Originally, the Rosickis planted 10 acres on their property on the North Road, across the street from some of the Mudd family’s original vineyards. When Ray Blum, the founder of Peconic Bay and Ackerly Pond wineries, died, the Rosickis added his 17 acres. Next, four more acres of chardonnay, pinot noir and pinot meunier—the real stuff, says Martin—will be planted next to the original. Hopefully they will help to add to the production of Brut Seduction, a brand Martin created before he started working at Sparkling Pointe; 2005 is the first time he made it there. That vintage was a roller coaster of emotion for vineyard managers and winemakers alike. By late September, everyone was prac- tically giddy with expectation. The summer had been so hot and so dry; the grapes were pristine, all they had to do was hold on until the end of October and be picked at optimum ripeness and health. Then the sky opened. Starting Columbus Day weekend, it started raining and didn’t stop until a week and 17 inches later; some wineries weathered the deluge, others lost a considerable amount of fruit. It was a good year to be in the sparkling wine business, which can start picking in the last days of August. The early harvest takes into account the desire to keep alcohol levels low; the secondary fermentation, which creates the bubbles and boosts the alcohol content of the wine. But earlier harvested grapes have higher acid levels. Thus, the winemaker must consider dosage, the last addition to sparkling wine made in the traditional method before corking. Dosage is a mixture of reserve wine and sugar syrup designed to fill the space left by disgorgement—the expellment of the dead yeast cells—and to balance the natural acidity of the wine. Martin says dosage is the way to polish the style of a cuvée.

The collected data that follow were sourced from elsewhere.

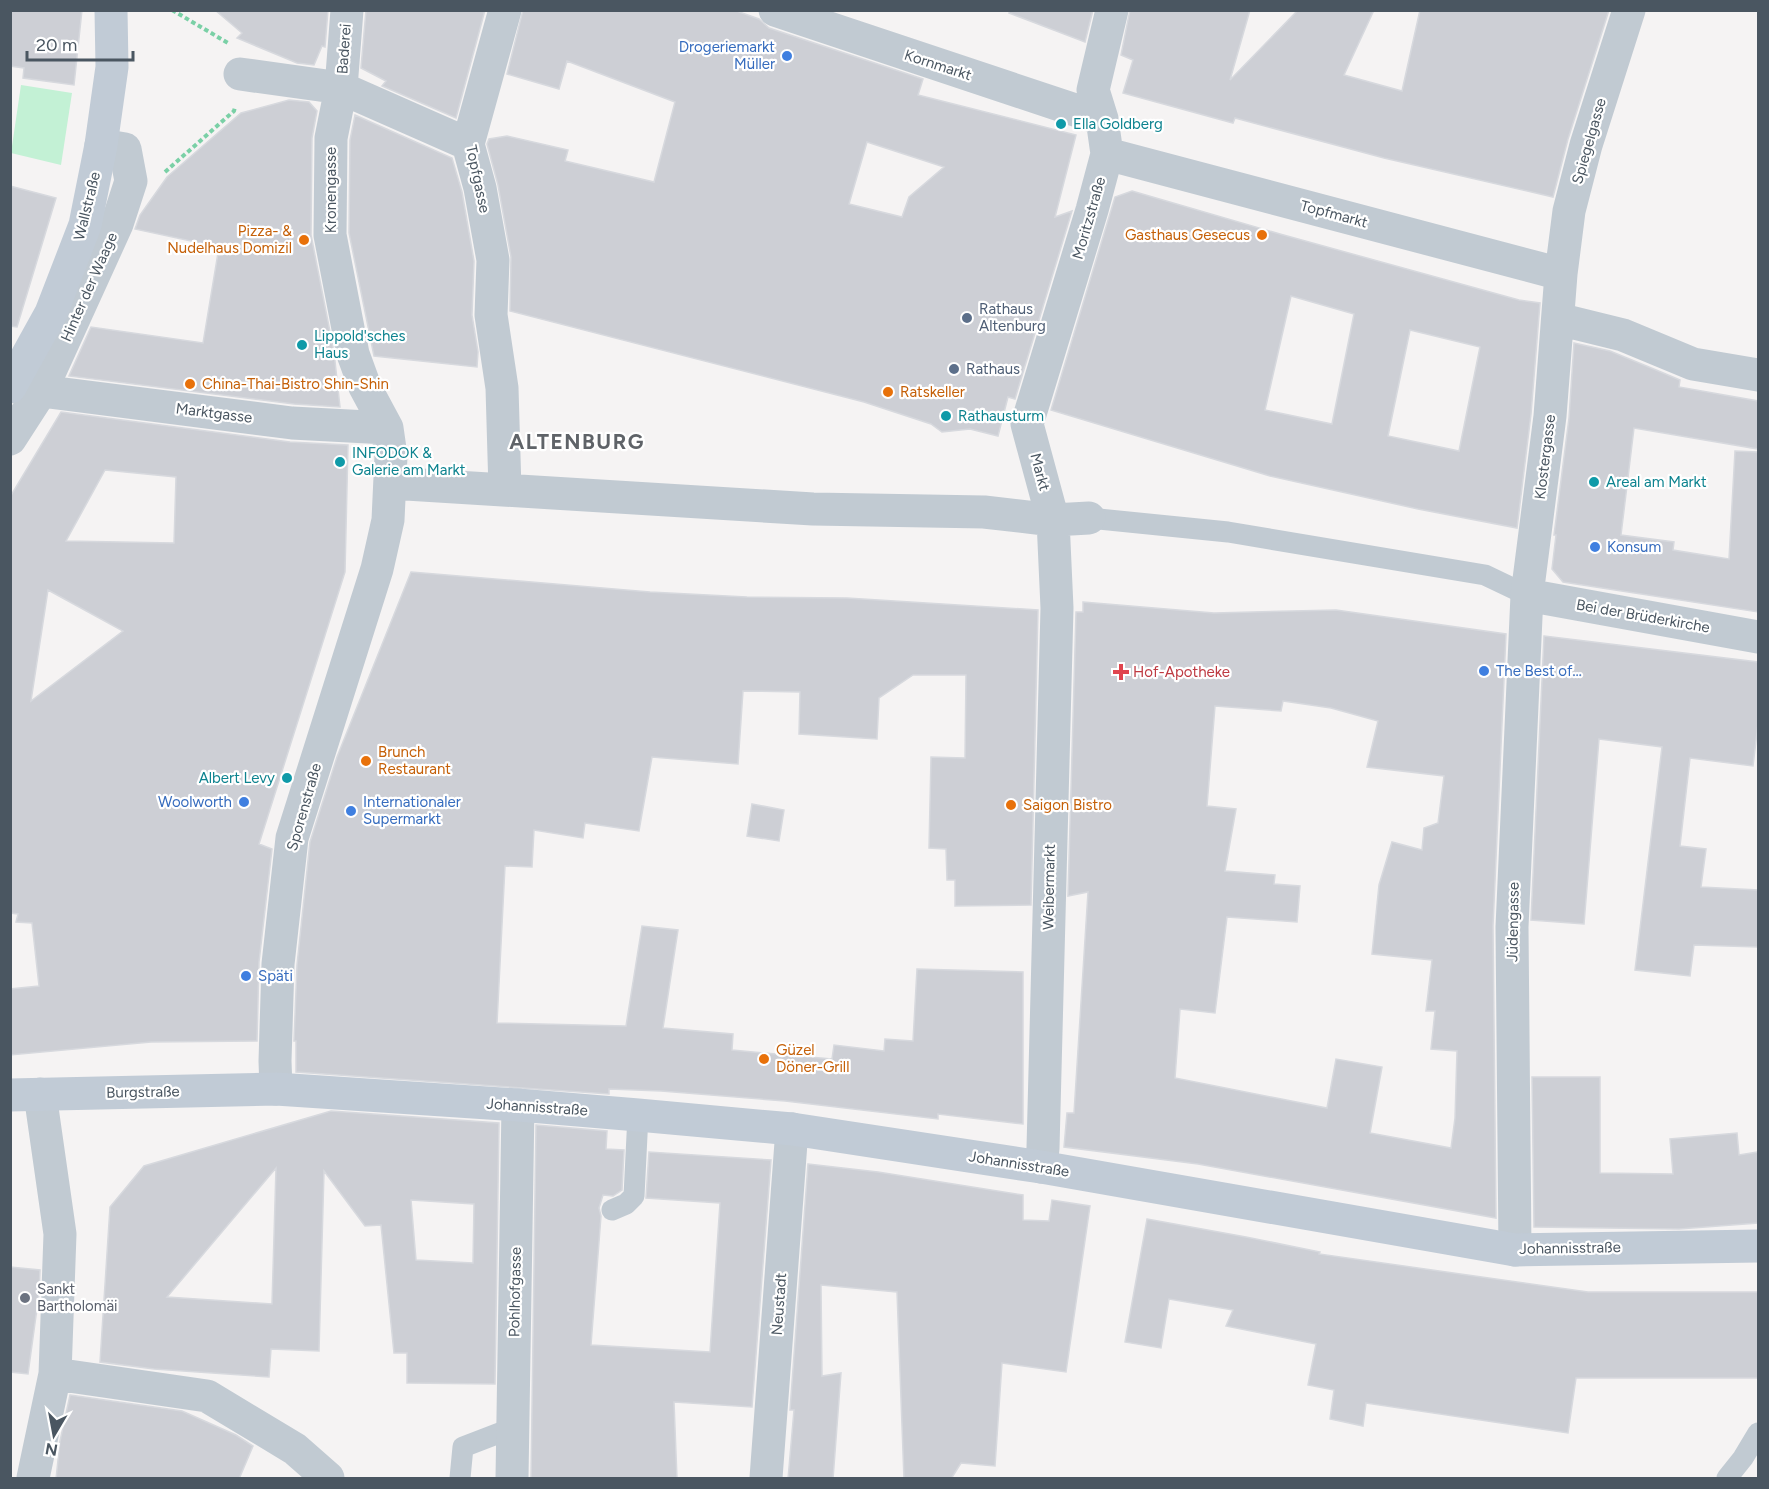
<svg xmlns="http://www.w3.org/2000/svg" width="1769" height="1489" viewBox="0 0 1769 1489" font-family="Figtree,sans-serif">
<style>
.green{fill:#c3f1d5}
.building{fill:#cdcfd5;stroke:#d7d9de;stroke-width:1.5;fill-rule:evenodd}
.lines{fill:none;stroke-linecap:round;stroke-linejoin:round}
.path{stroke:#7ad0a6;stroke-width:4;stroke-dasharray:4.5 3;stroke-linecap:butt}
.lane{stroke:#c1cad2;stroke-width:21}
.street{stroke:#c1cad2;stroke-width:33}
.secondary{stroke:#c1cbd6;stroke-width:33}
.shop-dot{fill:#3f7fe0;stroke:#fff;stroke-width:2}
.culture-dot{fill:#0f9aa8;stroke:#fff;stroke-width:2}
.food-dot{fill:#e8710a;stroke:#fff;stroke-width:2}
.service-dot{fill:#5c6f8a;stroke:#fff;stroke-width:2}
.health-dot{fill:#e0444e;stroke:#fff;stroke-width:2}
.worship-dot{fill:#6b7280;stroke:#fff;stroke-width:2}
.labels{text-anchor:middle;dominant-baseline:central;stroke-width:4.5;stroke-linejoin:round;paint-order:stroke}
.shop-label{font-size:15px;fill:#366cbe;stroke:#fff;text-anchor:start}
.street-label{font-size:15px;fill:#4a5661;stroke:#fff}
.culture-label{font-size:15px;fill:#0d838f;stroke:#fff;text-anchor:start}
.food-label{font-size:15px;fill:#c56008;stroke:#fff;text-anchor:start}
.service-label{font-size:15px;fill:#4e5e75;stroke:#fff;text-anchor:start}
.health-label{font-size:15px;fill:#be3a42;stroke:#fff;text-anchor:start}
.worship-label{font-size:15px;fill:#5b616d;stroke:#fff;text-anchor:start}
.district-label{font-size:21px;font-weight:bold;letter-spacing:1.5px;fill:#5f6368;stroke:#fff}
</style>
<rect width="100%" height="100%" fill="#f5f3f3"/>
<!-- green -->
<path class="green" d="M21 85 72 93 61 165 11 153Z"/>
<!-- building -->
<path class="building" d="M10 10H82L74 85 23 78 24 68 10 66Z
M215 10H328L325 47 322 46 314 65 297 63 237 38 242 33Z
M366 10H485L456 118 382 86 386 81 361 68Z
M523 10H734L759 19 769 28 923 79 918 95 1076 135 1055 217 1072 211 1015 399 1008 397 998 436 970 429 942 432 931 424 864 402 510 311 511 257 498 185 487 144 489 139 507 136 568 150 565 161 654 182 675 102 567 61 559 89 507 74ZM867 142 944 167 909 197 902 217 849 204Z
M1010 10H1093L1085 42 1009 13Z
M1130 10H1250L1230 80 1298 10H1374L1344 75 1402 91 1420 10H1609L1568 139 1553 197 1384 158 1235 118 1233 123 1123 93 1133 60 1121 55Z
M289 100 309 102 317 111 312 138 311 235 334 352 340 407 294 404 69 376 91 327 203 343 219 247 135 229 140 215 167 177 241 113Z
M355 115 452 158 462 192 474 261 472 315 478 352 477 367 374 356 349 233 350 140Z
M10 186 56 198 17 327 10 326Z
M1132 191 1280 234 1519 300 1540 303 1531 414 1517 528 1418 509 1270 476 1051 410 1115 197ZM1291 296 1354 314 1332 424 1265 410ZM1410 330 1480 347 1459 451 1388 436Z
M1574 343 1610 351 1661 372 1680 380 1679 387 1758 401V449L1634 428 1621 535 1674 542 1673 550 1729 559 1735 451 1758 452V612L1563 582 1552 569 1556 535H1554L1569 418Z
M61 412 290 442 348 445 345 572 259 844 272 849 259 962 257 1041 151 1042 10 1055V989L39 986 32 923 16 922 18 914 10 913V497ZM105 470 176 477 174 543 66 541ZM48 590 123 631 31 701Z
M411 572 650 592 747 597 847 598 1038 610 1031 905 955 906V880H947L946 849 929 848 931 757 965 758 966 675H913L879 698 877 739 799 734 800 692 743 691 738 764 652 757 639 831 585 823 583 838 534 830 532 867 505 866 497 1023 626 1026 642 926 678 930 663 1028 733 1034 732 1050 832 1059 834 1045 884 1051 885 1039 913 1041 917 969 1023 972V1124L938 1114V1119L785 1101 661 1091 609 1089V1094L296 1072V1041H294L297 965 310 842 337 757Z
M1083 602 1214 613 1336 610 1506 634 1493 926 1496 1218 1198 1164 1064 1147 1067 1113H1074L1088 892 1068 896 1076 612H1083ZM1283 701 1331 708 1378 721 1367 767 1444 776 1438 823 1424 828 1422 850 1392 842 1379 885 1372 954 1432 960 1426 1011H1435L1431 1049 1457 1051 1455 1118 1451 1148 1370 1133 1382 1067 1336 1059 1327 1108 1175 1078 1180 1009 1215 1013 1227 917 1297 922 1300 886 1274 884 1275 875 1225 871 1236 809 1207 806 1215 706 1281 711Z
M1544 636 1758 662V724L1753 766 1690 758 1680 846 1706 849 1701 887 1758 890V947L1694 945 1690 976 1635 970 1662 747 1599 739 1584 924 1531 920Z
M752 804 784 810 779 841 747 836Z
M1532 1077H1600V1173L1673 1174 1670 1139 1737 1133 1739 1155 1758 1152V1223L1679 1229 1534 1227Z
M331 1111 499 1123 495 1384 407 1383V1353H394L381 1225 365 1226 324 1171 319 1351 271 1349 269 1377 154 1369 100 1362 110 1207 144 1166ZM276 1168 272 1304 167 1297ZM411 1200 474 1204 473 1263 416 1260Z
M536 1125 607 1131 606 1149 624 1150 622 1190 613 1196 603 1195 599 1208 601 1216 591 1345 710 1352 720 1203 646 1198 649 1152 771 1160 752 1407 674 1402 677 1479H531Z
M808 1164 878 1172 1023 1195V1220L1049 1221 1052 1200 1090 1206 1066 1372 1002 1363 995 1466 961 1463 951 1479H904L897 1292 821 1285 822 1376 841 1373 833 1479H788L794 1410H790Z
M1147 1219 1246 1237 1320 1252 1319 1254 1588 1292H1758V1378H1576L1568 1433 1366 1403 1363 1426 1330 1419 1334 1390 1308 1385 1316 1344 1226 1326 1233 1310 1169 1299 1161 1348 1125 1342Z
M10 1267 40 1270 39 1294 28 1374 10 1372Z
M70 1395 182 1411 236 1435 253 1446 239 1479H56L60 1441Z"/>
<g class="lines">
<!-- path -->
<path class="path" d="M172 10 228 43
M165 172 234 111 235 107"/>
<!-- lane -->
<path class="lane" d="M1089 518 1228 532 1485 575 1527 595
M612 1210 626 1204 634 1196 638 1115
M460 1478 463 1447 502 1432 513 1433
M1727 1478 1743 1458 1758 1433"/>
<!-- street -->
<path class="street" d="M505 10 468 144 480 188 493 260 491 315 502 388 505 490
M775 10 1102 119
M240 74 341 88 468 144
M1107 154 1561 274
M1558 319 1623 335 1693 364 1758 375
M41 391 292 423 387 428
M10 439 41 391 117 224 131 181 125 149 101 145
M390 483 813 509 984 512 1053 520 1089 518
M1527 595 1758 637
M276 1089 275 1061 278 964 292 838 377 569 388 520 391 456 387 428 365 387 353 354 330 235 331 138 341 88 347 10
M1041 1167 1043 1148 1057 608 1053 520 1027 424 1092 210 1107 154 1102 119 1093 90 1112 10
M1515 1250 1512 927 1527 595 1550 416 1561 274 1569 211 1586 145 1629 10
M55 1374 207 1396 295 1449 328 1478
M33 1478 55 1374 60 1234 40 1094
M512 1478 518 1105
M766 1478 792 1129"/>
<!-- secondary -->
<path class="secondary" d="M10 387 51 313 85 225 101 145 112 67 111 10
M10 1095 276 1089 518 1105 638 1115 792 1129 1041 1167 1515 1250 1758 1246"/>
</g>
<!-- markers -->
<g class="shop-dot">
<circle cx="787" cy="56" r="6"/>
<circle cx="1595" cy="547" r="6"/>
<circle cx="1484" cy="671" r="6"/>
<circle cx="244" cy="802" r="6"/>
<circle cx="351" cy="811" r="6"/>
<circle cx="246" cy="976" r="6"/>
</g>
<g class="culture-dot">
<circle cx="1061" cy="124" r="6"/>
<circle cx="302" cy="345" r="6"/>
<circle cx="946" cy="416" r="6"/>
<circle cx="340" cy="462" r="6"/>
<circle cx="1594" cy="482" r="6"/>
<circle cx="287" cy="778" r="6"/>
</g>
<g class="food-dot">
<circle cx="1262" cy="235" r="6"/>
<circle cx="304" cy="240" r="6"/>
<circle cx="190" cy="384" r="6"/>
<circle cx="888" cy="392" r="6"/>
<circle cx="366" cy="761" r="6"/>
<circle cx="1011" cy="805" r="6"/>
<circle cx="764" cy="1059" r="6"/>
</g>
<g class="service-dot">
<circle cx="967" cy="318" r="6"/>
<circle cx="954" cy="369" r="6"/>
</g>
<path class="health-dot" d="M1118 663h6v6h6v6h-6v6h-6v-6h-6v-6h6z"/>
<circle class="worship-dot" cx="25" cy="1298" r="6"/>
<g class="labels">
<!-- shop labels -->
<g class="shop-label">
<text x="775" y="47" text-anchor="end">Drogeriemarkt<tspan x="775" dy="17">Müller</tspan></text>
<text x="1607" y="547">Konsum</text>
<text x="1496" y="671">The Best of…</text>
<text x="232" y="802" text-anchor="end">Woolworth</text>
<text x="363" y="802">Internationaler<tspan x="363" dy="17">Supermarkt</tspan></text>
<text x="258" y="976">Späti</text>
</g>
<!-- street labels -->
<g class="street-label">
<text transform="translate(344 49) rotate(-86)">Baderei</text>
<text transform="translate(938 65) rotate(18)">Kornmarkt</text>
<text transform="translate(1589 141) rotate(-74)">Spiegelgasse</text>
<text transform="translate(478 179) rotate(78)">Topfgasse</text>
<text transform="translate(331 190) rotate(-90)">Kronengasse</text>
<text transform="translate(87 206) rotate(-76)">Wallstraße</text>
<text transform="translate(1334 214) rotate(15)">Topfmarkt</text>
<text transform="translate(1089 218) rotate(-74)">Moritzstraße</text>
<text transform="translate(89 287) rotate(-66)">Hinter der Waage</text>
<text transform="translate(214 413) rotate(7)">Marktgasse</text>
<text transform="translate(1545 457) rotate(-83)">Klostergasse</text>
<text transform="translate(1040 472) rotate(75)">Markt</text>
<text transform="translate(1643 616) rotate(10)">Bei der Brüderkirche</text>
<text transform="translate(304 807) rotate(-74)">Sporenstraße</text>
<text transform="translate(1049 887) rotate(-89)">Weibermarkt</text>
<text transform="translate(1513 922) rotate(-89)">Jüdengasse</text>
<text transform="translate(143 1092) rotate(-1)">Burgstraße</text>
<text transform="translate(537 1107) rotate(4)">Johannisstraße</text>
<text transform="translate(1019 1164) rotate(9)">Johannisstraße</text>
<text transform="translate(1570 1248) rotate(-1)">Johannisstraße</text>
<text transform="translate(515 1292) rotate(-89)">Pohlhofgasse</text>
<text transform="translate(779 1304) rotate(-86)">Neustadt</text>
</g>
<!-- culture labels -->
<g class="culture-label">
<text x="1073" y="124">Ella Goldberg</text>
<text x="314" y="336">Lippold'sches<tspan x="314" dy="17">Haus</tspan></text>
<text x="958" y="416">Rathausturm</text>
<text x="352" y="453">INFODOK &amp;<tspan x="352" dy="17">Galerie am Markt</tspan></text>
<text x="1606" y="482">Areal am Markt</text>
<text x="275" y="778" text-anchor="end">Albert Levy</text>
</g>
<!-- food labels -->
<g class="food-label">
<text x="292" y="231" text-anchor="end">Pizza- &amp;<tspan x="292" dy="17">Nudelhaus Domizil</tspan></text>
<text x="1250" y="235" text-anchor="end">Gasthaus Gesecus</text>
<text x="202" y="384">China-Thai-Bistro Shin-Shin</text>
<text x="900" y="392">Ratskeller</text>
<text x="378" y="752">Brunch<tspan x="378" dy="17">Restaurant</tspan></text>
<text x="1023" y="805">Saigon Bistro</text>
<text x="776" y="1050">Güzel<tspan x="776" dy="17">Döner-Grill</tspan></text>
</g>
<!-- service labels -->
<g class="service-label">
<text x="979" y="309">Rathaus<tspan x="979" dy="17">Altenburg</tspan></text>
<text x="966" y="369">Rathaus</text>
</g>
<!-- health labels -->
<g class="health-label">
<text x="1133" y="672">Hof-Apotheke</text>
</g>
<!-- worship labels -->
<g class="worship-label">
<text x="37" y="1289">Sankt<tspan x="37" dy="17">Bartholomäi</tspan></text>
</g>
<!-- district labels -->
<g class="district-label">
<text x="577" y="441">ALTENBURG</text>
</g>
</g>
<!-- border -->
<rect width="1769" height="1489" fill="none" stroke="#4a5661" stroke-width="24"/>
<!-- north arrow -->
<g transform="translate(54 1435) rotate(190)" stroke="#ffffff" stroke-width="4.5" paint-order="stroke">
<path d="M0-4.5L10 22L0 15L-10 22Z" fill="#4a5661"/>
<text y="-9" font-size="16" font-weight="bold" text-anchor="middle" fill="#4a5661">N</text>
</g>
<!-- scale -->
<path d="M27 51v9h106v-9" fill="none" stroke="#4a5661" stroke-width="3"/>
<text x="36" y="51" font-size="18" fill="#4a5661" stroke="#ffffff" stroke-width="4.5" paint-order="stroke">20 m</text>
</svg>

And if there were a word for the 2005 Brut Seduction, it would be “polished.” “There’s a fruitiness,” says Martin. “A doughiness, like brioche. The bubbles are very tiny, ticklish on the palate, but distinctive.” He adds, “There’s elegance, and a balance with the fruit profile, the acidity and aroma.” He credits the traditional method with giving the wine a deep structure due to the yeasty character.
This is where I tell you not to save sparkling wine for a special occasion. Martin and Sparkling Pointe produce a range of wines at a range of prices to serve as aperitifs and to com- plement a assortment of dishes including shellfish, seafood and white meat, like veal and pork. The younger wines have a fruitiness, like the apples of Martin’s youth, but the Brut Seduction has something more. In 2009, Martin entered his 2000 vintage, made before he joined Sparkling Pointe, in the San Francisco Chronicle’s annual wine competition. It took best in class. “There’s a lot of American competition there,” he says. “It really put us on the map.” And the honor secured his place as a premiere sparkling winemaker, which he credits to the time he spent with Roederer and the years he went back to Champagne to help with the blending and finishing of wine for Louis Roederer and Deutz.

“My winemaking style is Gallic,” he says. “I’m French born, raised and educated.